Much later on i went to the doctor for a cold that wouldnt' seem to go away. I asked her about my acne and she said that drinking a LOT of water was the best thing you could do to fix the problem. I tried it, and she was right. The more water you drink - the less acne you get. I'm talking like 10 glasses a day.

Another thing I found helped a lot was rinsing my face with distilled water. When you're done cleansing it, you just splash some distilled water on it - which eliminates the clorine and chemicals in tap water. it's also good to rinse your face with cold water so it shrinks your pours. So distilled water works for that too. I get one of those bottles that has a spout on it, and there is a noticable difference when you use it.

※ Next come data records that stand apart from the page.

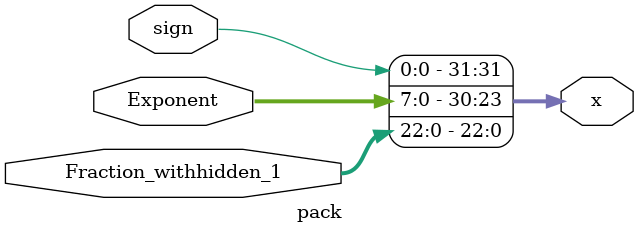
<source format=v>
(* DONT_TOUCH = "TRUE" *)
module pack(
    input sign ,
    input  [7:0] Exponent,
    input [23:0] Fraction_withhidden_1,
    output  [31:0] x 
);

assign x = {sign , Exponent , Fraction_withhidden_1[22:0] };

endmodule
</source>
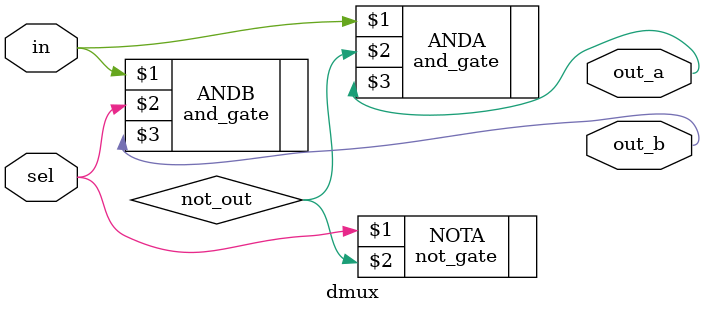
<source format=v>
module dmux (input in,
             input sel,
             output out_a,
             output out_b);
    wire not_out;
    and_gate ANDA (in, not_out, out_a);
    and_gate ANDB (in, sel, out_b);
    not_gate NOTA (sel, not_out);
endmodule

</source>
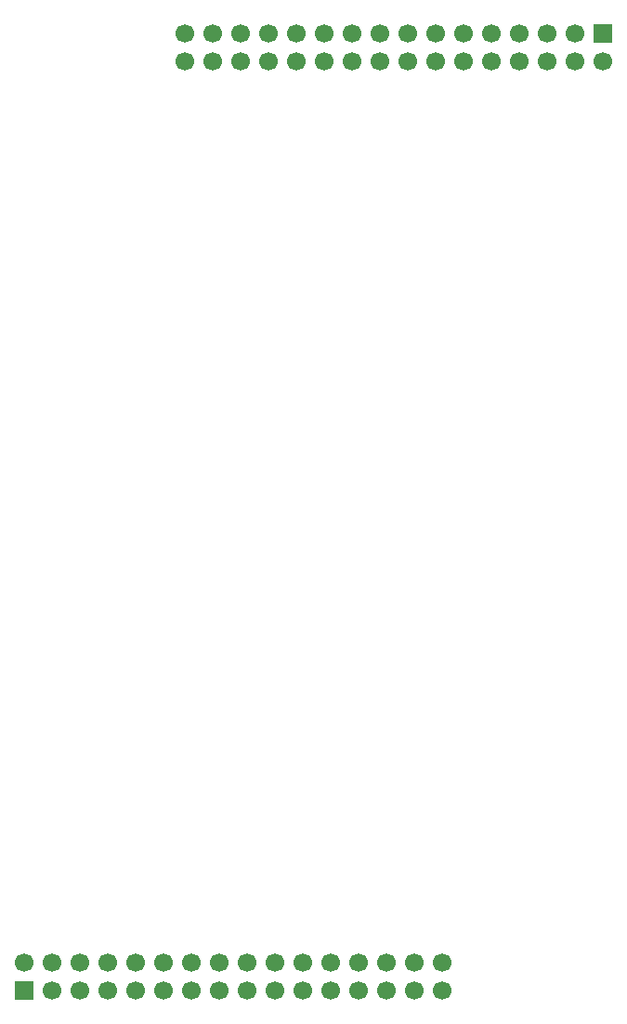
<source format=gbs>
G04 #@! TF.GenerationSoftware,KiCad,Pcbnew,9.0.2*
G04 #@! TF.CreationDate,2025-07-03T22:57:36-04:00*
G04 #@! TF.ProjectId,RamBanks,52616d42-616e-46b7-932e-6b696361645f,A*
G04 #@! TF.SameCoordinates,Original*
G04 #@! TF.FileFunction,Soldermask,Bot*
G04 #@! TF.FilePolarity,Negative*
%FSLAX46Y46*%
G04 Gerber Fmt 4.6, Leading zero omitted, Abs format (unit mm)*
G04 Created by KiCad (PCBNEW 9.0.2) date 2025-07-03 22:57:36*
%MOMM*%
%LPD*%
G01*
G04 APERTURE LIST*
%ADD10R,1.700000X1.700000*%
%ADD11C,1.700000*%
G04 APERTURE END LIST*
D10*
G04 #@! TO.C,J101*
X160134300Y-50304700D03*
D11*
X160134300Y-52844700D03*
X157594300Y-50304700D03*
X157594300Y-52844700D03*
X155054300Y-50304700D03*
X155054300Y-52844700D03*
X152514300Y-50304700D03*
X152514300Y-52844700D03*
X149974300Y-50304700D03*
X149974300Y-52844700D03*
X147434300Y-50304700D03*
X147434300Y-52844700D03*
X144894300Y-50304700D03*
X144894300Y-52844700D03*
X142354300Y-50304700D03*
X142354300Y-52844700D03*
X139814300Y-50304700D03*
X139814300Y-52844700D03*
X137274300Y-50304700D03*
X137274300Y-52844700D03*
X134734300Y-50304700D03*
X134734300Y-52844700D03*
X132194300Y-50304700D03*
X132194300Y-52844700D03*
X129654300Y-50304700D03*
X129654300Y-52844700D03*
X127114300Y-50304700D03*
X127114300Y-52844700D03*
X124574300Y-50304700D03*
X124574300Y-52844700D03*
X122034300Y-50304700D03*
X122034300Y-52844700D03*
G04 #@! TD*
D10*
G04 #@! TO.C,J102*
X107365800Y-137388600D03*
D11*
X107365800Y-134848600D03*
X109905800Y-137388600D03*
X109905800Y-134848600D03*
X112445800Y-137388600D03*
X112445800Y-134848600D03*
X114985800Y-137388600D03*
X114985800Y-134848600D03*
X117525800Y-137388600D03*
X117525800Y-134848600D03*
X120065800Y-137388600D03*
X120065800Y-134848600D03*
X122605800Y-137388600D03*
X122605800Y-134848600D03*
X125145800Y-137388600D03*
X125145800Y-134848600D03*
X127685800Y-137388600D03*
X127685800Y-134848600D03*
X130225800Y-137388600D03*
X130225800Y-134848600D03*
X132765800Y-137388600D03*
X132765800Y-134848600D03*
X135305800Y-137388600D03*
X135305800Y-134848600D03*
X137845800Y-137388600D03*
X137845800Y-134848600D03*
X140385800Y-137388600D03*
X140385800Y-134848600D03*
X142925800Y-137388600D03*
X142925800Y-134848600D03*
X145465800Y-137388600D03*
X145465800Y-134848600D03*
G04 #@! TD*
M02*

</source>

You also have to be consistent with whatever product you use. You must use it day and night - religiously. If you use pro-active - really use it and as directed and it will work. I really dont think it depends on the product as much as how you use it. Also remember that your skin has to get used to it, so if you start using something new, it will take 2 weeks for a months for your skin to adapt and to see results. If you give up before hand, it wont work. You'll probably break out at first, but just wait it out and it'll go away. But most people just stop once they start to break out even mroe than normal - and never see results then assume the product doesn't really work.

When you use a product, really use it. WHen you're washing your face dont just do it half assed - spend an entire minute washing your face, not just 10 seconds. YOu want to really clean your skin.

Make sure you wash your pillow cases at least every 3 days. It seems exessive but it's essential! Touch your face and then look at how shiney your finge gets - now imagine your whole face rubbing on your pillow case all night - every night. You're basically rubbing the dirt and oil on your face - back into your pours. So change you pillow case as often as possible. this will help out SOO Much.

The biggest problem comes from touching your zits. DONT TOUCH YOUR FACE. Don't pick at your zits! It makes it worse. Almost ALL the zits I get now are self induced, I'll touch my face - and then break out. Then i pick at the zits and it gets even worse. It's not a good cycle to get into. SO just DONT touch your face, at all - EVER.

If you have a white head it's ok to pop pit. But do it after a hot shower, or after you've softened it up with a hot wash cloth. Then use some toilet paper and slowly and gently sqeeze it. Dont use your nails. After you've gotten out all the gunk - dab it with some hydrogen peroxide and don't touch it again.

Stress is also a major cause of zits, so dont stress out over them or it actually makes them worse. Just accept them - dont obsess over them. Try to ignore them, and they'll get better.